Commonwealth Local Government Forum

Youth participation in local government

09 September 2021

The importance of ensuring that youth inclusion is enshrined in the practices of all councils and local government was the unanimous view at the third, and final Dialogue this week, as part of the Connecting the Dots project. Again, in line with the project funded by UK Aid, through the Jo Cox Memorial Fund, the issue of youth was focused on the four countries of Eswatini, Lesotho, Zambia and Zimbabwe. 

More importantly are the views on how youth involvement can be promoted and sustained, particularly when 60% of the Commonwealth’s 2.4 billion population is under the age of 30.

As the important work towards achieving the SDGs continues, there has never been a more appropriate time to involve, and hear from young people in the development of our communities. The webinar’s facilitator, Gender Links' Monitoring & Evaluation Officer, Tapiwa Zvaraya, set the scene by explaining that, although this joint CLGF – Gender Links project is nearing an end, it is vital to look at ways of sustaining youth involvement in local government and service delivery, to ensure local services meet the needs of young people. How can we provide support, not just financially, but in terms of human and social support? 

Masetetsane Nkhaba, from the Ministry of Local Government in Lesotho, kicked off the presentations by explaining that Lesotho has held a service day for young people. He stressed, however, that this dialogue was a real wake-up call, in terms of the urgency in involving young people in local government; and the great need to formalise strategies to ensure youth involvement. He went on to describe Lesotho’s ‘Gateway approach’, which is a guide for channeling issues through the districts for local delivery. He explained the requirement for at least 10% of all job vacancies to be filled by youth.  He stressed that it was particularly important to have youth involvement in health-related issues and gender-based violence; and to develop other sector-specific areas where young people are put firmly at the centre of planning. Local government must be able to keep track of service delivery needs. 

Josephine Kapinga, from Zambia’s local government association – LGAZ - agreed with these sentiments and the need for young people to understand more about local government services to be able to input. Zambia has several youth friendly platforms in which to raise issues and give feedback. Youth must be engaged in planning and implementation when councils are making these important decisions that directly affect them, and their futures. She said there is a good youth element to local politics in Zambia, but more structures, like youth councils, must be created to involve young people in all development issues, and to participate in all programmes. Local government must take ownership of this and build the capacity of youth to make meaningful contributions. She raised the issue of e-governance and extending it beyond the realms of WhatsApp, to suit the advanced techno-competences of youth. Junior councillor peer learning is also a helpful tool and formulating deliberate policies to enable young people.
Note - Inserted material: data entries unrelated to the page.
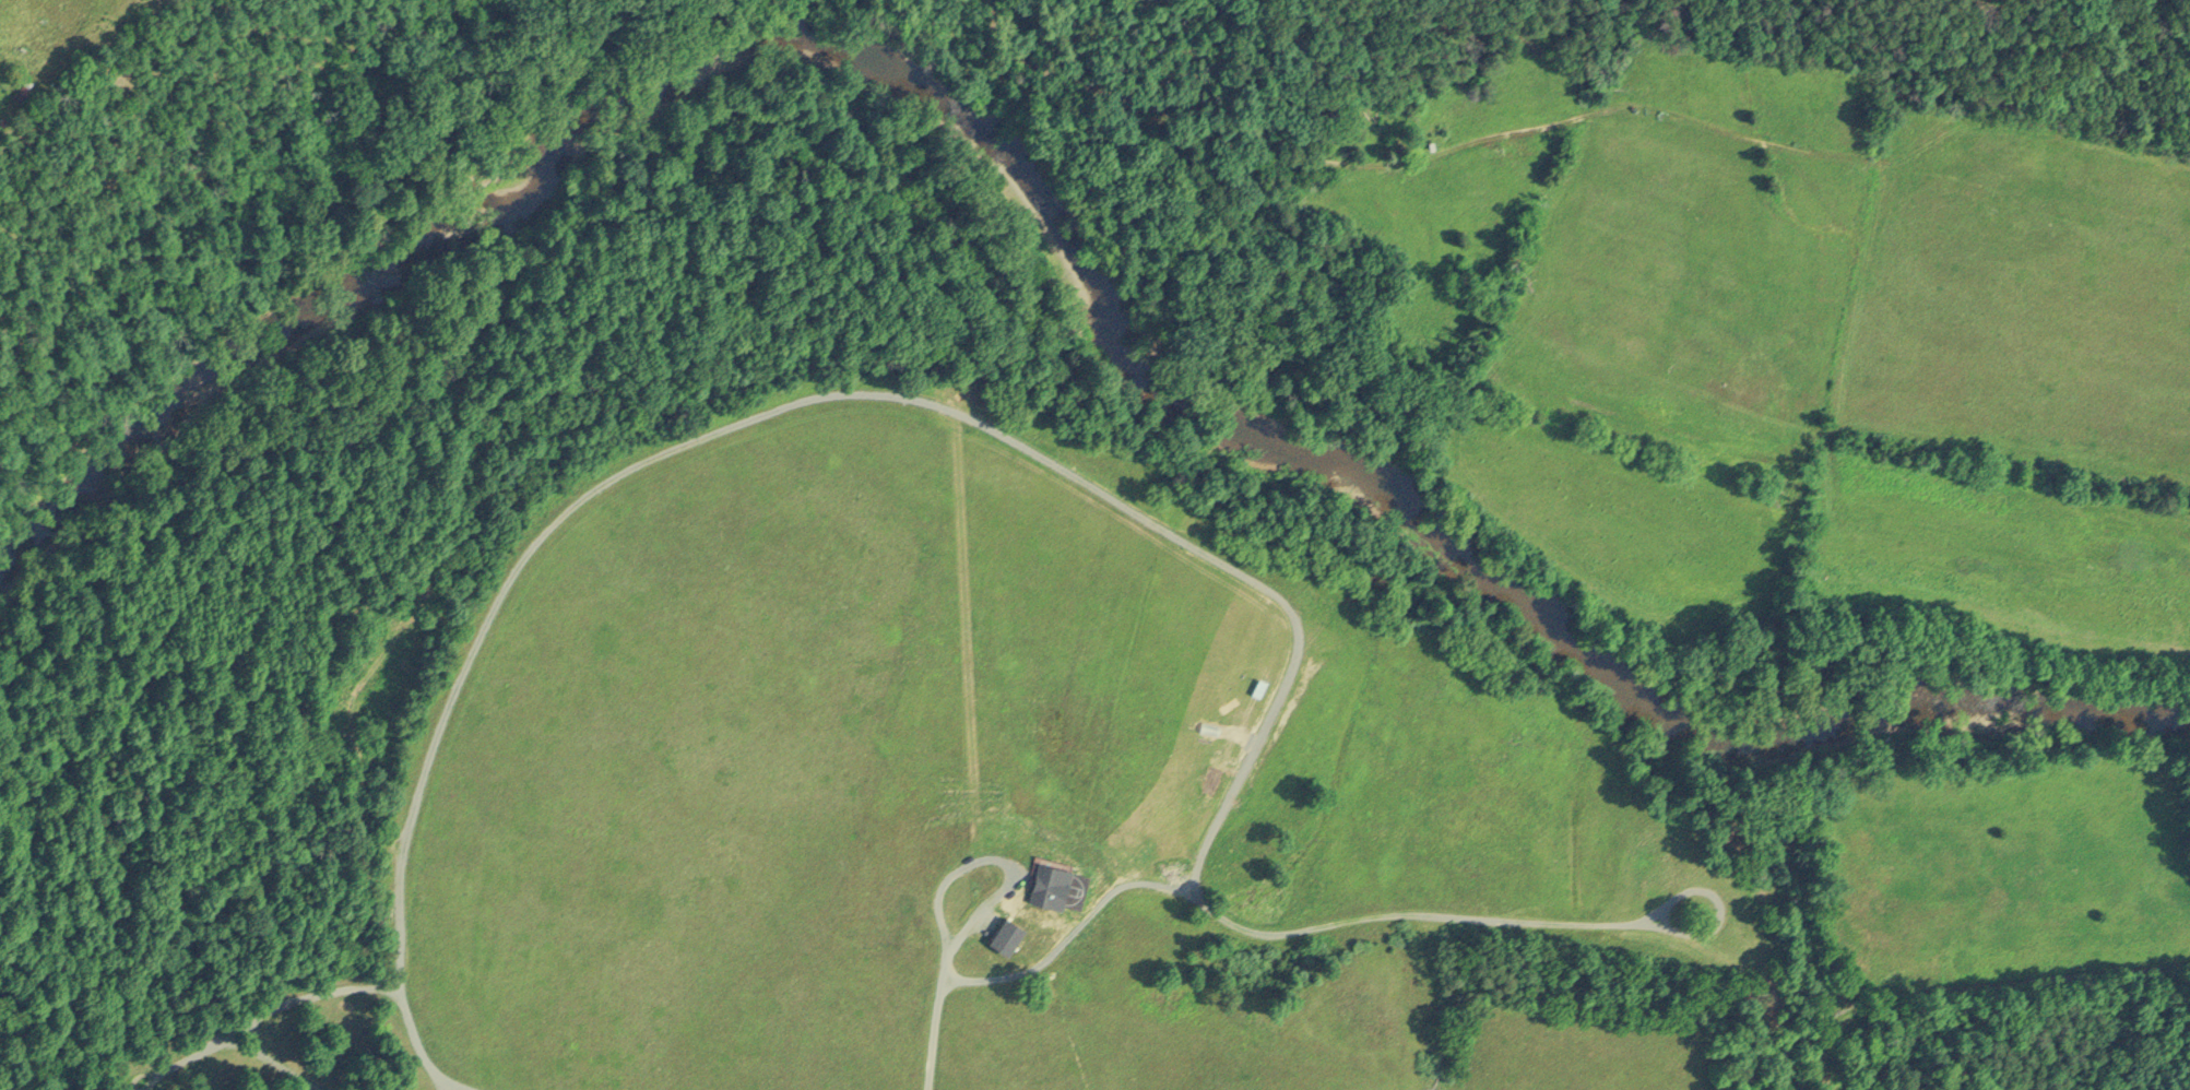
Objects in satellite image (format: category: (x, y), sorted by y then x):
river: (1060, 235)
road: (783, 415)
road: (968, 877)
road: (1500, 930)
road: (1065, 939)
road: (265, 1017)
road: (936, 1017)
road: (271, 1062)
The Executive Director of Zimbabwe’s National Junior Councils’ Association, Shingirirai Chikazhe, described how his organisation had a mandate to lobby and advocate for youth service delivery. Involving young people in the local service areas that affect them the most – for example, education, youth care, infrastructure and leisure facilities - is the most sensible thing to do, because of their experiences and understanding. He stressed the need for more youth involvement in budgeting and planning, including young councillors taking part in discussions around the areas and services that they think need improvement. Many young people are taking on junior mayoral positions, which are quite senior roles.
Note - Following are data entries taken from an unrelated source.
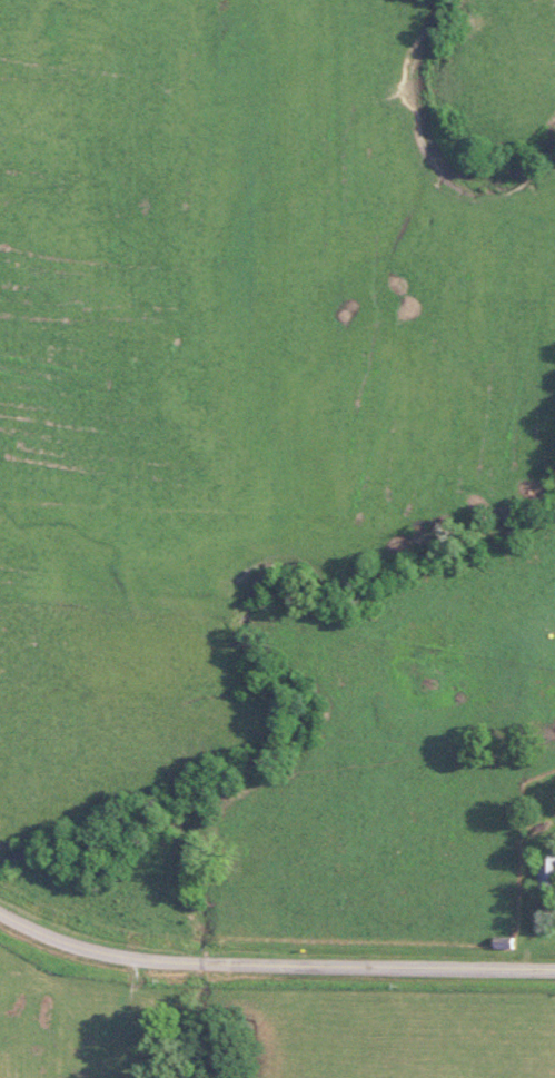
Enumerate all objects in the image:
building: (545, 868)
building: (500, 942)
road: (273, 964)

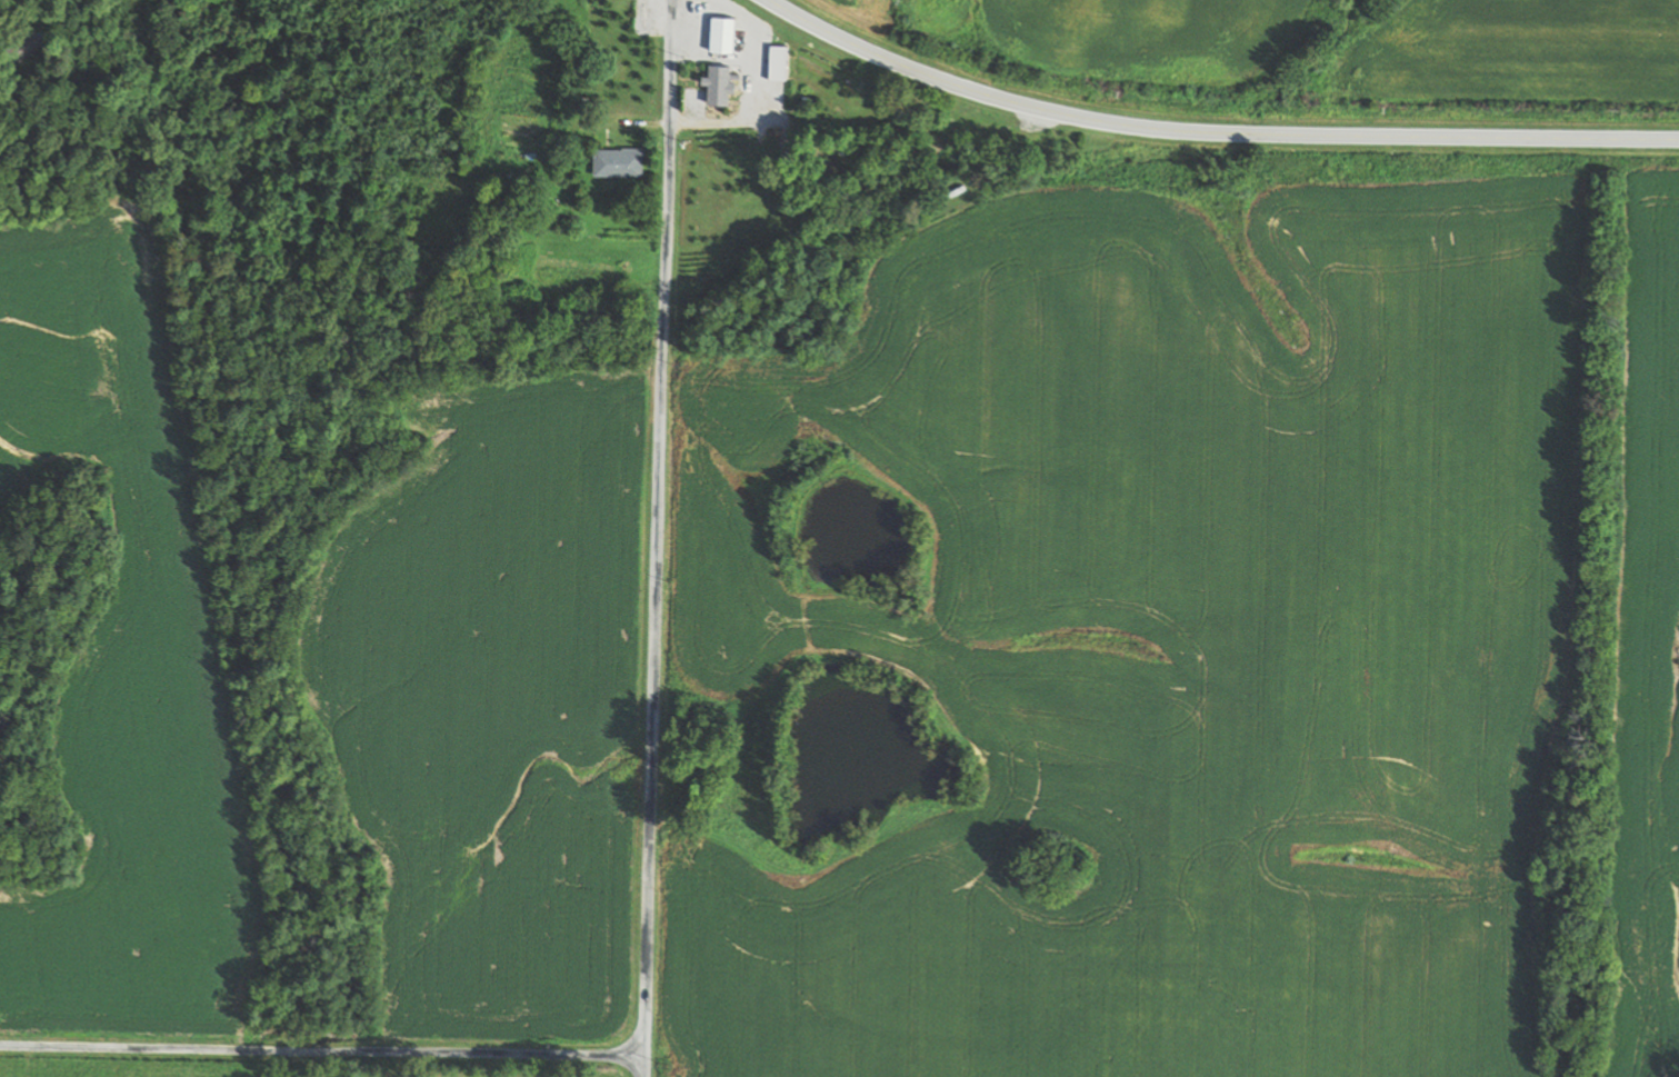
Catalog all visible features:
building: (729, 34)
building: (782, 63)
building: (726, 85)
road: (861, 116)
road: (1213, 132)
building: (624, 163)
road: (658, 538)
road: (323, 1047)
Gordon Mbuli from Eswatini’s local government association, described how the project has helped with youth involvement and tracking service delivery. Eswatini had been ahead of the game, in already having a number of junior councils, but lack of funding curtailed any progress. He expressed a need to set up national structures to give young people a voice, supported by clear policies and strategies. This must be instituted and formalised in all local authorities, ensuring youth voices are heard by tracking services. He agreed on the need for youth participation in budgetary processes and highlighted the vibrancy of youth and the enormous potential contribution they can make to local communities and local democracy. 

Summing up

Final words from the presenters: 

Lesotho’s Masetetsane Nkhaba suggested looking at decentralisation approaches for greater youth involvement; local government has to establish frameworks which ensure effective service delivery at all levels, and especially for those who are vulnerable. Young people have a focal position in local government’s relationships with particular ministries, for example, those of Education, Youth and Gender. Tasking team steering committees at village level will improve the national network and the quality of strategic conversations. Establishing youth service delivery days could help to assert the role of young people. 
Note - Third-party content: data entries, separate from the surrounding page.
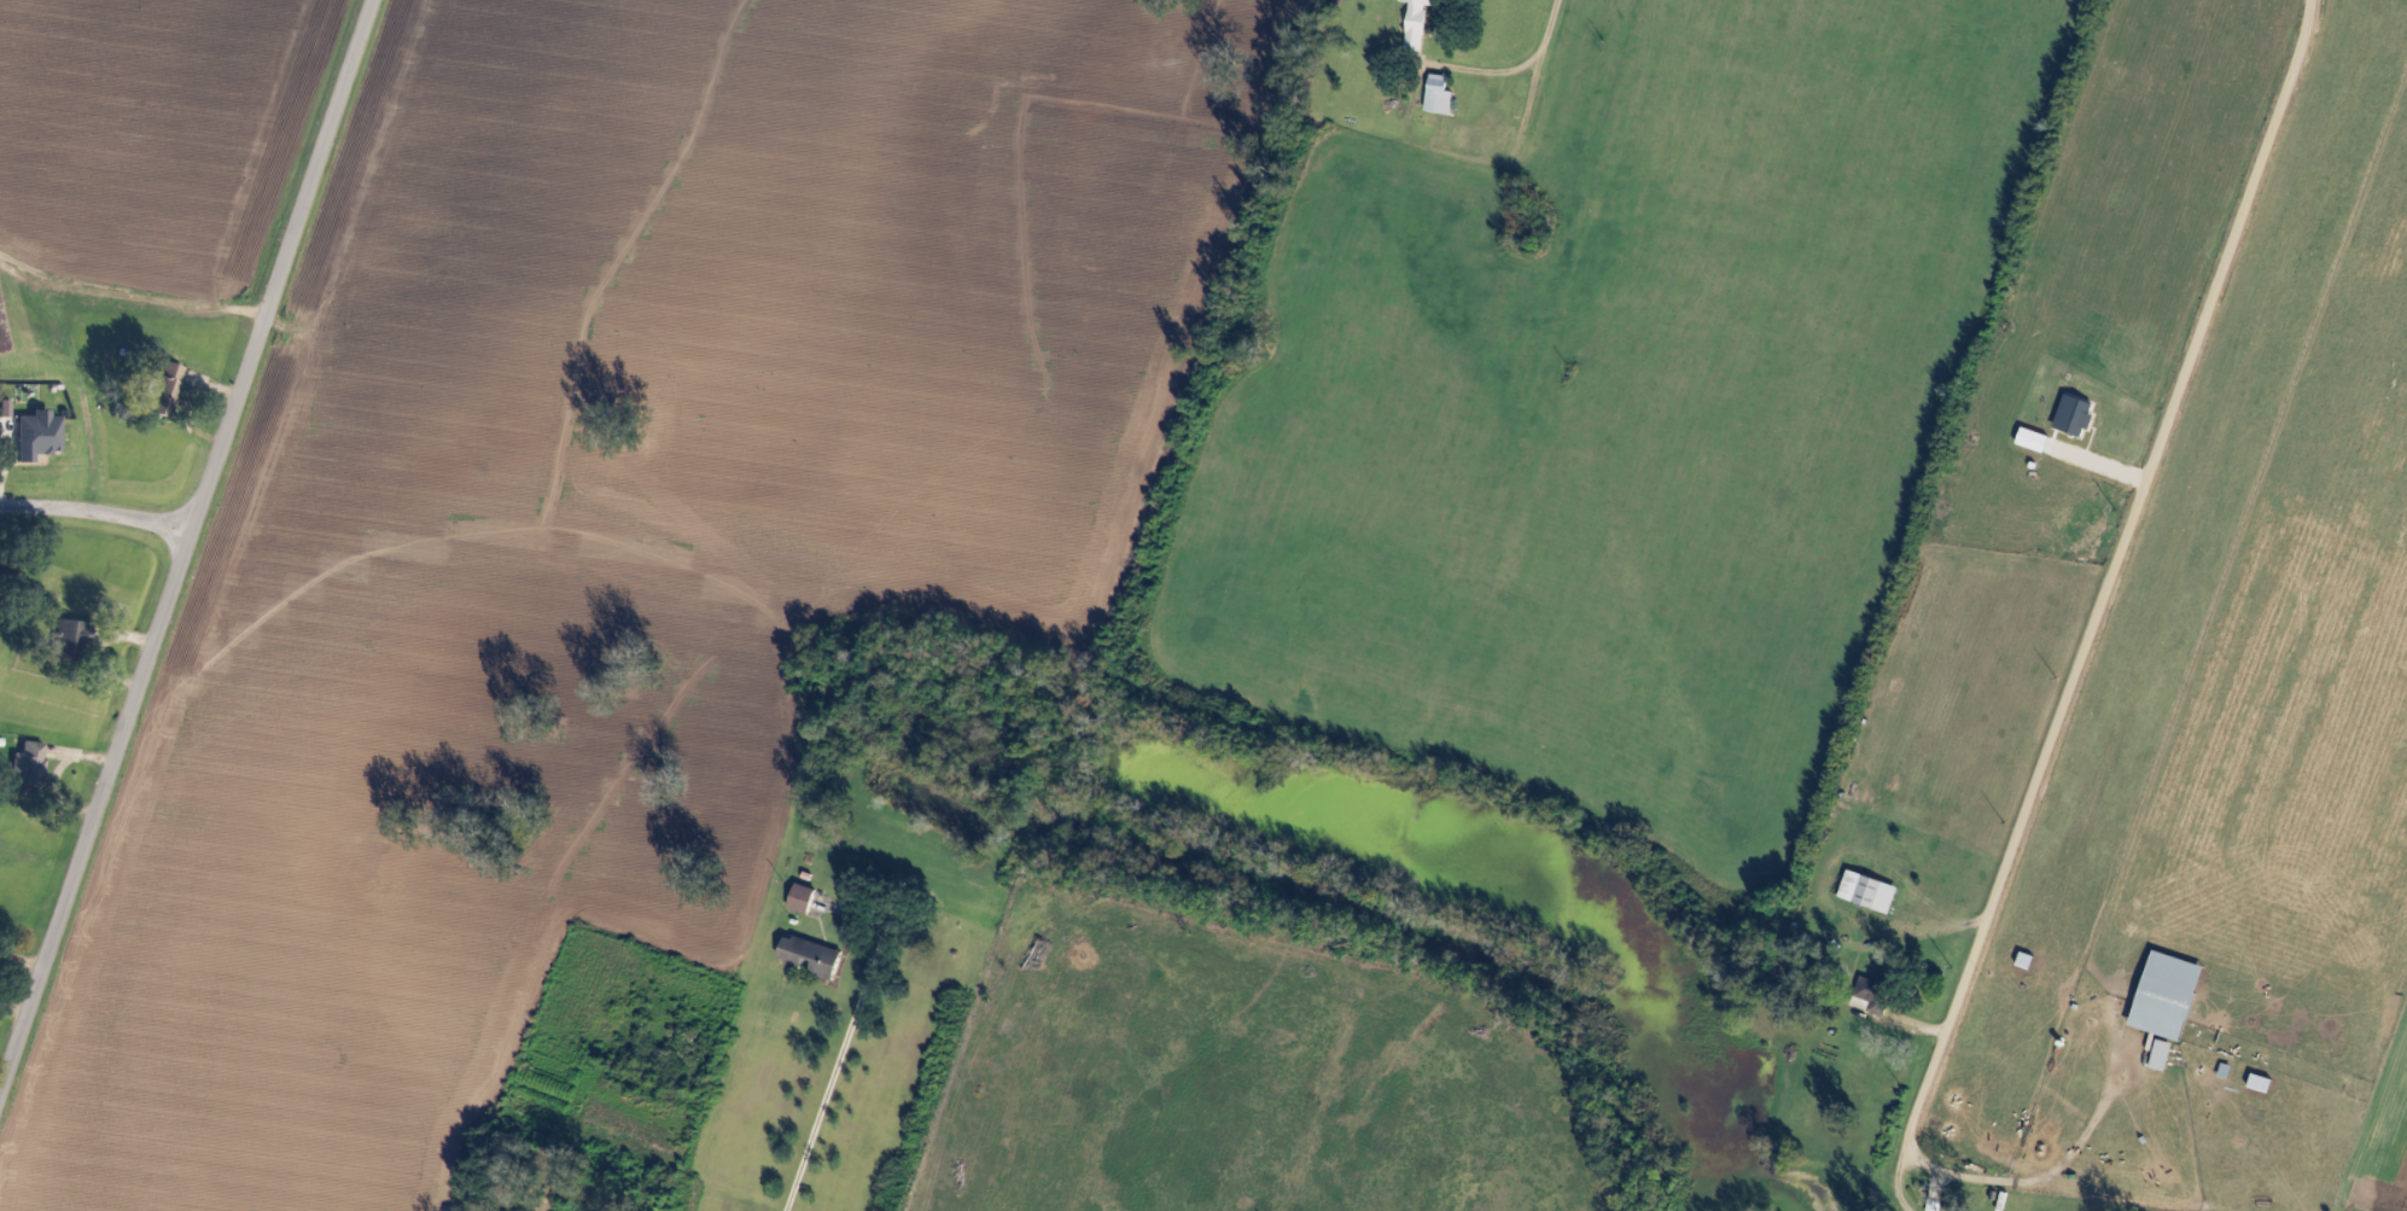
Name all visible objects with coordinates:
building: (1418, 25)
road: (1529, 65)
building: (1441, 96)
building: (164, 390)
building: (4, 410)
building: (2076, 416)
building: (38, 435)
road: (95, 510)
road: (185, 542)
road: (2103, 606)
building: (69, 640)
building: (29, 762)
building: (1870, 893)
building: (804, 900)
building: (812, 957)
building: (2168, 997)
building: (1874, 998)
building: (2163, 1056)
road: (837, 1074)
Zambia’s Josephine Kapinge succinctly added that, once elected, young councilors should be tenacious and recognise that they can represent, and speak on behalf of others and continue to support youth in local government. 

Eswatini’s Gordon Mbuli said he was very encouraged by the dialogue. Perhaps if young people were persuaded to attend meetings, they could disseminate information more widely and encourage other young people to participate in meetings, get a sense of what happens and have their own views. However, he stressed, to be able to do this, funding is needed. Having already worked on a voluntary basis to train young people for next year’s local government elections, he expressed excitement and anticipation at the outcomes next year.  

Zimbabwe’s Shingirirai Chikazhe ended by saying that, while every journey begins with one step, not every journey is easy. Young people need to be strong and united to reach their targets and never give up. 

Ending the discussions, facilitator Tapiwa Zvaraya spoke of the need to raise awareness of youth involvement, using all existing platforms and possibly through a series of youth development days. There was certainly light at the end of the tunnel in sustaining networks beyond this programme and engaging with the organisations and institutions that can play an invaluable role in helping to increase youth participation. 

CLGF Secretary-General, Lucy Slack, commented: “We are so grateful to the Jo Cox Memorial Fund for supporting this programme of political and economic empowerment across these four countries of Southern Africa. As we start to evaluate the impact of the Connecting the Dots project, the three dialogues this week - women’s participation in local government, Women and LED, and Young people in local government – all indicate that there is a great appetite to continue the work after the close of the project; and that this is only the beginning. It has been a fascinating week with very tangible recommendations for future action and I look forward to continued progress in all three areas.”